* REQUIRED ACTION *
Somewhere below is a line with "microscopy of lung" and, later, a line with "in human colorectal"; repeat those two lines and all the lines between them, exactly as they are.

* EXCERPTED DATA *
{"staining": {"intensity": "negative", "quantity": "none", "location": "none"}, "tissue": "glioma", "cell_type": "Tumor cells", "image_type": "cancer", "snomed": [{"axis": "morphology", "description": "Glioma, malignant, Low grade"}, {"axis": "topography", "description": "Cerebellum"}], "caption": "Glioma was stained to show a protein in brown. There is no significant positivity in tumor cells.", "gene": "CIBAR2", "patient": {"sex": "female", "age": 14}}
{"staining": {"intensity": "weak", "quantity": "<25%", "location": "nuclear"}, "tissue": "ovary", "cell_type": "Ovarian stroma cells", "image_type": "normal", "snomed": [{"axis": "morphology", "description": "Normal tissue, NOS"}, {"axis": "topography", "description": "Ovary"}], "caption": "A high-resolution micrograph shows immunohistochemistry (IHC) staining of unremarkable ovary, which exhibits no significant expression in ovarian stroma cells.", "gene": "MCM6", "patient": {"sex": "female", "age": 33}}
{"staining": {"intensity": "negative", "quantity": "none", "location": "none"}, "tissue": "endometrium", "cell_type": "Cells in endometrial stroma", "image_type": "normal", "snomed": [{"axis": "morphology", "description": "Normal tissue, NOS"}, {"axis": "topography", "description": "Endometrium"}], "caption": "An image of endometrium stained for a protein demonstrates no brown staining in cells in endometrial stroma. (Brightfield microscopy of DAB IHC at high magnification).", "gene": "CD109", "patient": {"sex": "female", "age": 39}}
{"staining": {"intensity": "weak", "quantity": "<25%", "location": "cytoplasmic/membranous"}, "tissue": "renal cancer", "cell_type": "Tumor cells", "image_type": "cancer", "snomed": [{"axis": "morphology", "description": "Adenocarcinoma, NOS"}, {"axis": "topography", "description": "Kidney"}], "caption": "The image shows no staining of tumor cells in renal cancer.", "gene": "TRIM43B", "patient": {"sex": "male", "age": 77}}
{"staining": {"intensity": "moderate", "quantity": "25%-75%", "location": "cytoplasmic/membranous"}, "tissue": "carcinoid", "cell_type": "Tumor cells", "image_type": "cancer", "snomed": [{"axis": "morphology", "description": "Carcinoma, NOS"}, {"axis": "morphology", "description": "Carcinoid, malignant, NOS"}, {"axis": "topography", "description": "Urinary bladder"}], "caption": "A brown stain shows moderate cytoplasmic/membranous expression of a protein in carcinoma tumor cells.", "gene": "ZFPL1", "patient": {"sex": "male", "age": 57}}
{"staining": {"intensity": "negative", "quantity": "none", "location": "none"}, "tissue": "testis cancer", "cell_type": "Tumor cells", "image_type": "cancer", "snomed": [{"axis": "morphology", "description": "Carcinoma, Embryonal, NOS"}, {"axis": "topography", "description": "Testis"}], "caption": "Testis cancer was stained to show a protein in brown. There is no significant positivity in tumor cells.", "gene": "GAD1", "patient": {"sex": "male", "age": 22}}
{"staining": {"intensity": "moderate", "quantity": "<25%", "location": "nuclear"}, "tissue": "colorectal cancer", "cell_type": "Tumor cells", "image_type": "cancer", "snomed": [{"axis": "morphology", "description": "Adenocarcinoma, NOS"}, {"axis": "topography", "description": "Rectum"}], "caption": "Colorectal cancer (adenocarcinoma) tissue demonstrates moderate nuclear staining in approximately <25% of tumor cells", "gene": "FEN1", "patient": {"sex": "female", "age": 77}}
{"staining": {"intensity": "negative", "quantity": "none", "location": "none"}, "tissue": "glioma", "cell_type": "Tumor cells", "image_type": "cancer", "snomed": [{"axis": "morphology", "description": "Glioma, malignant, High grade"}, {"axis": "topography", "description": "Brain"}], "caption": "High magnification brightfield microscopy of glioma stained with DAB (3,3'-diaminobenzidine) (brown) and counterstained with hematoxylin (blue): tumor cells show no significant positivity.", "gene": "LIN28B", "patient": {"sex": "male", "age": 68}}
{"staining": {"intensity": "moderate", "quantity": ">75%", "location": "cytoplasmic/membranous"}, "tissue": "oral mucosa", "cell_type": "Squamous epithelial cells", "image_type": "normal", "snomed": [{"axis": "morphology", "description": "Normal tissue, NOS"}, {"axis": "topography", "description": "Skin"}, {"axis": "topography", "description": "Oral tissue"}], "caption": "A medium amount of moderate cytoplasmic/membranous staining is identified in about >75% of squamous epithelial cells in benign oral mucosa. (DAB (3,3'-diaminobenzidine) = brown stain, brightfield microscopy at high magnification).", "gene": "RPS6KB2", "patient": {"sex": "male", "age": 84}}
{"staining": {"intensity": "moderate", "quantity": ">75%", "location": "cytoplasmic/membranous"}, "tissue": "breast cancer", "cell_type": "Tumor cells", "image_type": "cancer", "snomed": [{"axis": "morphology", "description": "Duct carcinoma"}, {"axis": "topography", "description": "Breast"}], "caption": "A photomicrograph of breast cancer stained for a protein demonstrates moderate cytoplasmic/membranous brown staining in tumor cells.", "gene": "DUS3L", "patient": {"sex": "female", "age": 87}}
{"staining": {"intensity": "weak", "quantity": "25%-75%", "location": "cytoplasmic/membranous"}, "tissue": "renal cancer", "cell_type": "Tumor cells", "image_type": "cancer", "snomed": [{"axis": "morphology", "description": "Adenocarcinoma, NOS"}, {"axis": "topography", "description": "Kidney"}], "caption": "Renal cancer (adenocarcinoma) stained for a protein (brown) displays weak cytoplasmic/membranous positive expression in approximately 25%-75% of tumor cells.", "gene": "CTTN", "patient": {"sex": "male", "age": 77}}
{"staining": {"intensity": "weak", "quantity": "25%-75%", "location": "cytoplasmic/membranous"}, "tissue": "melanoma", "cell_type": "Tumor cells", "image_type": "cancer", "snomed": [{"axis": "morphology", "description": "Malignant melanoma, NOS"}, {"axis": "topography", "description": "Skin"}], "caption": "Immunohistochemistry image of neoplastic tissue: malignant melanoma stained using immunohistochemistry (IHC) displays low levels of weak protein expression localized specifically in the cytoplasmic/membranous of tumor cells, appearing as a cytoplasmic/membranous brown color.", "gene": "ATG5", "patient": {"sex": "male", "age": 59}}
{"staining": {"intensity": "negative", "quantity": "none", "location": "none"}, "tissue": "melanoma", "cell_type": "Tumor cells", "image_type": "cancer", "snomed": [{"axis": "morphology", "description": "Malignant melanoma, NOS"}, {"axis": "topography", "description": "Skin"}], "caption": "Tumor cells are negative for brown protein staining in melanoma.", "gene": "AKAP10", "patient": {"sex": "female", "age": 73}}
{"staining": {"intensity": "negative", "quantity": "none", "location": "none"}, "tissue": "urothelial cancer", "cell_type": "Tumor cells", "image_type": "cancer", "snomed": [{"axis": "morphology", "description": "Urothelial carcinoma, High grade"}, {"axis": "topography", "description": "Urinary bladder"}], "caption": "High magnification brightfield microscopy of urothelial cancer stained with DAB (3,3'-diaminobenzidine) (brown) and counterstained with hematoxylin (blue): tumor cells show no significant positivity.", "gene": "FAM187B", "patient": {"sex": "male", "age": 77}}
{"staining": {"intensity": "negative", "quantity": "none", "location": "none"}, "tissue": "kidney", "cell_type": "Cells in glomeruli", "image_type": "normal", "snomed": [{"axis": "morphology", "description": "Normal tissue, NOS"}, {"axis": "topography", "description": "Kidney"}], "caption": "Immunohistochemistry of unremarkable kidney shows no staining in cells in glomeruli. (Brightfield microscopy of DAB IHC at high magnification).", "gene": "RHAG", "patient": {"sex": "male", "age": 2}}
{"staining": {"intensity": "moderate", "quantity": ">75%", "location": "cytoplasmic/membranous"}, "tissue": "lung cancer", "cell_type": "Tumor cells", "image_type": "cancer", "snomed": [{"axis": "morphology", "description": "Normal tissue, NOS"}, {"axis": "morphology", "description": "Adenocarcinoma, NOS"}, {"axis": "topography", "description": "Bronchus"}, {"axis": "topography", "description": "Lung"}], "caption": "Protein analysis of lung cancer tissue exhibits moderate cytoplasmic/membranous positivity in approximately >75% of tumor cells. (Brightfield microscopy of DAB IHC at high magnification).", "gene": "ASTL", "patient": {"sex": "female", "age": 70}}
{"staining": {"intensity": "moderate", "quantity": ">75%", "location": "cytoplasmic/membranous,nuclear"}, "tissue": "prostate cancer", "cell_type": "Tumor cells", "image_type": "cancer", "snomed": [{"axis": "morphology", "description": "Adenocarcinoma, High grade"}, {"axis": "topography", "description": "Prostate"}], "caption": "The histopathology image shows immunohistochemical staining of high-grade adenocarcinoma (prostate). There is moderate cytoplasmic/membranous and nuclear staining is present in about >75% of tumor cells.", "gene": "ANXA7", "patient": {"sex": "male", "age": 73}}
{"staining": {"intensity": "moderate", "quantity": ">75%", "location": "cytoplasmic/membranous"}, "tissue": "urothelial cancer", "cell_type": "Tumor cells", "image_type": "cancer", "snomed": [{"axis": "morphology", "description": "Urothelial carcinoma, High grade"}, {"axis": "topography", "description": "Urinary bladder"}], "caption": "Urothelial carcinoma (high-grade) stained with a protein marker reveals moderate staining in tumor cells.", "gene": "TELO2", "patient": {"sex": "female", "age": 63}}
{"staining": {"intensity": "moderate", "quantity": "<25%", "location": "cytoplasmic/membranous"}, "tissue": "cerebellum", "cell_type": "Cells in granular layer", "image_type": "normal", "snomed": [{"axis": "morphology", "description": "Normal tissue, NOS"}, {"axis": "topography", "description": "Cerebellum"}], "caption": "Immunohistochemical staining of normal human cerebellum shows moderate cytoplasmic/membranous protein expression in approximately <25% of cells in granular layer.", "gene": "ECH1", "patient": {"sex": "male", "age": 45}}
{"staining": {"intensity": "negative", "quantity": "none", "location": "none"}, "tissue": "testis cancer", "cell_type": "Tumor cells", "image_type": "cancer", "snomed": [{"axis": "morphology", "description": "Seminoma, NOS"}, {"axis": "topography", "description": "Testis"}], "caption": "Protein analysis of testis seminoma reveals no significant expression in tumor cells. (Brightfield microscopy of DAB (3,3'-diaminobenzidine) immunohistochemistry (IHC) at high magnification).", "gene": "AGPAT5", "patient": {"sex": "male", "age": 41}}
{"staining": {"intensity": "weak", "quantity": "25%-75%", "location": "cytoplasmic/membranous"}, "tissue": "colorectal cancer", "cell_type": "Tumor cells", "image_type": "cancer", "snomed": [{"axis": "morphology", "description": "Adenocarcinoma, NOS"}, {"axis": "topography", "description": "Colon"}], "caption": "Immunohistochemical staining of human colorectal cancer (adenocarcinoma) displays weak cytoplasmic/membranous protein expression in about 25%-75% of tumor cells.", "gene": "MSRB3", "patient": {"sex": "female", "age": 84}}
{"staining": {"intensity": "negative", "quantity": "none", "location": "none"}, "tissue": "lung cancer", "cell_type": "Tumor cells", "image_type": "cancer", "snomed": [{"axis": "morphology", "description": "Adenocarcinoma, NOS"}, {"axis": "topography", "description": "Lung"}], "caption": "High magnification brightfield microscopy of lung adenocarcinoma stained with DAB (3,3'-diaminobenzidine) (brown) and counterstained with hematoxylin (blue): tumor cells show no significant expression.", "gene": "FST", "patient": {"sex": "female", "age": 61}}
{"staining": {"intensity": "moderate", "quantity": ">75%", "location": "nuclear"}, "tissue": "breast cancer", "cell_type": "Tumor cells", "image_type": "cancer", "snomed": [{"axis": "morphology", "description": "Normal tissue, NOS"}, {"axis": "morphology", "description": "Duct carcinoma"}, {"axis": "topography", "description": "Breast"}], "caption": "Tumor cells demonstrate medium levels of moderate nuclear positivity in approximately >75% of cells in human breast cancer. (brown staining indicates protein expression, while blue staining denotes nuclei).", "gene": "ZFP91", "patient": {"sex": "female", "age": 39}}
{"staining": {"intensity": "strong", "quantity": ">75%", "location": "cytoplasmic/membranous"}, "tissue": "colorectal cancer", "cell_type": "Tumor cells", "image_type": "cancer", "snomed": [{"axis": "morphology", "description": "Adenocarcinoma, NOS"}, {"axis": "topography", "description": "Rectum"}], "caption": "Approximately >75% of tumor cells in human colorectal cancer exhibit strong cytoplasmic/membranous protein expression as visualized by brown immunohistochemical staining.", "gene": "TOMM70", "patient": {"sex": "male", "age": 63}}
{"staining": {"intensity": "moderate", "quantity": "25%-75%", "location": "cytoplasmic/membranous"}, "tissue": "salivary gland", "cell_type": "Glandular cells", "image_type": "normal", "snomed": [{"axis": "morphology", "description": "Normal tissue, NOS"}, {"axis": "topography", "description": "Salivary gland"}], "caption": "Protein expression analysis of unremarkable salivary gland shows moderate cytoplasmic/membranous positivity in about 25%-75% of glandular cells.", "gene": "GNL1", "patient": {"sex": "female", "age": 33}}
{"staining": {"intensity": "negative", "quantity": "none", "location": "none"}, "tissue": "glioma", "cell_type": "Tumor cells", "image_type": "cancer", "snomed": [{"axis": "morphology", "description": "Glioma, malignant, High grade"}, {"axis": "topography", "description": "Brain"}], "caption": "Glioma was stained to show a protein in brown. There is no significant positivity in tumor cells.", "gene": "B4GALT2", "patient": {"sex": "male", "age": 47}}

* ANSWER BOX *
{"staining": {"intensity": "negative", "quantity": "none", "location": "none"}, "tissue": "lung cancer", "cell_type": "Tumor cells", "image_type": "cancer", "snomed": [{"axis": "morphology", "description": "Adenocarcinoma, NOS"}, {"axis": "topography", "description": "Lung"}], "caption": "High magnification brightfield microscopy of lung adenocarcinoma stained with DAB (3,3'-diaminobenzidine) (brown) and counterstained with hematoxylin (blue): tumor cells show no significant expression.", "gene": "FST", "patient": {"sex": "female", "age": 61}}
{"staining": {"intensity": "moderate", "quantity": ">75%", "location": "nuclear"}, "tissue": "breast cancer", "cell_type": "Tumor cells", "image_type": "cancer", "snomed": [{"axis": "morphology", "description": "Normal tissue, NOS"}, {"axis": "morphology", "description": "Duct carcinoma"}, {"axis": "topography", "description": "Breast"}], "caption": "Tumor cells demonstrate medium levels of moderate nuclear positivity in approximately >75% of cells in human breast cancer. (brown staining indicates protein expression, while blue staining denotes nuclei).", "gene": "ZFP91", "patient": {"sex": "female", "age": 39}}
{"staining": {"intensity": "strong", "quantity": ">75%", "location": "cytoplasmic/membranous"}, "tissue": "colorectal cancer", "cell_type": "Tumor cells", "image_type": "cancer", "snomed": [{"axis": "morphology", "description": "Adenocarcinoma, NOS"}, {"axis": "topography", "description": "Rectum"}], "caption": "Approximately >75% of tumor cells in human colorectal cancer exhibit strong cytoplasmic/membranous protein expression as visualized by brown immunohistochemical staining.", "gene": "TOMM70", "patient": {"sex": "male", "age": 63}}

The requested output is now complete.